Question

If 6.3 of NaHCO, are added to 15.0 g of CH.COOH solution, the residue is found to weigh 18.0 g. What is the
mass of CO, released in the reaction ?​

Answer 1

Here, the question is wrong, the right question is given below as follows as:

$\huge{\underline{\red{Question:-}}}$

If 6.3 of $NaHCO_3(s)$, are added to 15.0 g of $CH_3COOH(aq)$ solution, the residue is found to weigh 18.0 g.

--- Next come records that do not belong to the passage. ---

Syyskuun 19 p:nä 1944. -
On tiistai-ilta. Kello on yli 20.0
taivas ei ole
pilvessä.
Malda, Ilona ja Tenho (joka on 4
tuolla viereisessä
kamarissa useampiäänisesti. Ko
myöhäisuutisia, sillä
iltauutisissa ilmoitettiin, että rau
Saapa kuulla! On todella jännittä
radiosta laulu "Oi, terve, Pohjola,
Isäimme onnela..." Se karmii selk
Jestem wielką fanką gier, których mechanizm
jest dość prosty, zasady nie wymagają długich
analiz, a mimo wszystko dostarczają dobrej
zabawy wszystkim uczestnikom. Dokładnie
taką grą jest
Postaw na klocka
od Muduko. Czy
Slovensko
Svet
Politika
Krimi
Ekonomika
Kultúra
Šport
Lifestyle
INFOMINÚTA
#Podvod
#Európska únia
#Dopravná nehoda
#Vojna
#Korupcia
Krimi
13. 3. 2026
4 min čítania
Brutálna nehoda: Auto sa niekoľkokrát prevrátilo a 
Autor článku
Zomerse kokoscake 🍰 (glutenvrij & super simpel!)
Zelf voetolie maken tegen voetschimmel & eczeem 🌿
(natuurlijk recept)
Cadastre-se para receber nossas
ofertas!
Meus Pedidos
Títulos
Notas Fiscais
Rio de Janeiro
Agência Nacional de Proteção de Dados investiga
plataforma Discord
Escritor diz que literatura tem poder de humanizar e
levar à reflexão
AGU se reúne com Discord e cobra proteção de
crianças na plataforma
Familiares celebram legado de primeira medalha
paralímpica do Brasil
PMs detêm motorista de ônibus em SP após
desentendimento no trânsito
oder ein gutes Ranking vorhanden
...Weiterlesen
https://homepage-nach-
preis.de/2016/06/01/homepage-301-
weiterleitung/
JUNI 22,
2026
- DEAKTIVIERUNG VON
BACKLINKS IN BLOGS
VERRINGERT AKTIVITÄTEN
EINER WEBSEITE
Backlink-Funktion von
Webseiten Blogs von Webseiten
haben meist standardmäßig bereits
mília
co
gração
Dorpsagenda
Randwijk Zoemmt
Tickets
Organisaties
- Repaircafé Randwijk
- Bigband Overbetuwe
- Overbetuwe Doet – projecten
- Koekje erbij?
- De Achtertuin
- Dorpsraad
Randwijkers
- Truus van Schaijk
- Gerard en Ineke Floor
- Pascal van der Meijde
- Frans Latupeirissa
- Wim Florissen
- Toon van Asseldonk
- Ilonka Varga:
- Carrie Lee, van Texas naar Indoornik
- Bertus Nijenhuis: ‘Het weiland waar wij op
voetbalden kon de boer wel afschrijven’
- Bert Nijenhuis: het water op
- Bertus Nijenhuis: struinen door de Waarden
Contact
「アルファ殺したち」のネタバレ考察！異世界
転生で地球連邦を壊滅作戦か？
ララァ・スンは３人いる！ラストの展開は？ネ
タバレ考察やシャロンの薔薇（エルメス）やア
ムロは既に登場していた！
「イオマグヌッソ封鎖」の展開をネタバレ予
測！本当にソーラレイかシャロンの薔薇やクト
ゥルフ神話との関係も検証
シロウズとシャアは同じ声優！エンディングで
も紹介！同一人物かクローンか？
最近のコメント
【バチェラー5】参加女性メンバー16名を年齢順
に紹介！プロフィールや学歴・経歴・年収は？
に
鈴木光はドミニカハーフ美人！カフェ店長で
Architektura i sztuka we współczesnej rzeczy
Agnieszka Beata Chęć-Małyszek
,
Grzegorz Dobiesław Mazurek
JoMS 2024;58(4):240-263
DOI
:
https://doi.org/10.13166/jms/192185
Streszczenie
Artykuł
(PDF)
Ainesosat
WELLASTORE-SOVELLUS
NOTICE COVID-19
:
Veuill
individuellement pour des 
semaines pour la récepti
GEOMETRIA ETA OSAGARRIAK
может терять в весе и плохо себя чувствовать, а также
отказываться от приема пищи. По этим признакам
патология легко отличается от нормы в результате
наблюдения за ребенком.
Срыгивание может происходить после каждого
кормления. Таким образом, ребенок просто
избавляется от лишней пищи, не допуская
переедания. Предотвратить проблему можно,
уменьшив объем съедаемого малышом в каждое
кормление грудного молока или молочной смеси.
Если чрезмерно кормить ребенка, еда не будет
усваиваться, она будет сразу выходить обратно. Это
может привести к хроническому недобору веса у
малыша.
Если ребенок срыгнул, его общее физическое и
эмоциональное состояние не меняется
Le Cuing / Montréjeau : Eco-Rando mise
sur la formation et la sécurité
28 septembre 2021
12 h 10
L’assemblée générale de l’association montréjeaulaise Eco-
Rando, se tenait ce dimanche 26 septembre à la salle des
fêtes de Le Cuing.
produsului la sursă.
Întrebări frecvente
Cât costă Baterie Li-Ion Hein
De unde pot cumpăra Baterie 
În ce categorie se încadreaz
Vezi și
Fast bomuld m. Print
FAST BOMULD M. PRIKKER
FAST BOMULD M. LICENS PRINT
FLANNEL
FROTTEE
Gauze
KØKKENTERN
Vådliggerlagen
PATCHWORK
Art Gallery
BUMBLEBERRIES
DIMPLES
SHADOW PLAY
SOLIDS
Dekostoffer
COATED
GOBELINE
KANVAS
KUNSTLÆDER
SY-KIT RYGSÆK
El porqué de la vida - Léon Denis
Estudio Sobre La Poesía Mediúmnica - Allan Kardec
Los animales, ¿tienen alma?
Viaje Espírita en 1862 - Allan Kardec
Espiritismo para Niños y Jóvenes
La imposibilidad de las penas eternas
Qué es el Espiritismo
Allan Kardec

What is the mass of $CO_2(g)$, released in the reaction ?

$\huge{\underline{\green{Answer:-}}}$

The mass of $CO_2(g)$ released in the reaction is 3.3 grams.

$\huge{\underline{\green{Step-by-Step Explanation:-}}}$

The chemical reaction will be as follow as:

$NaHCO_3(s) + CH_3COOH \longrightarrow CH_3COONa(aq) + H_2O(l) + CO_2(g)$

Molar Masses of compounds:-

$NaHCO_3(s)$ = 84 grams

$CH_3COOH(aq)$ = 60 grams

$CH_3COONa(aq)$ = 82 grams

84 g $NaHCO_3(s)$ + 60 g $CH_3COOH(aq)$ → 82 g $CH_3COONa(aq)$ + 44 g $CO_2(g)$

Moles of $NaHCO_3(s)$ = $\frac{6.3}{84}$ = 0.075 mol

Moles of $CH_3COOH(aq)$ =$\frac{15}{60}$ = 0.25 mol

$\therefore{NaHCO_3}$ is a limited reagent.

Moles of $CO_2(g)$ formed = 0.075 mol

Weight of $CO_2(g)$ = 0.075 × 44 = 3.3 grams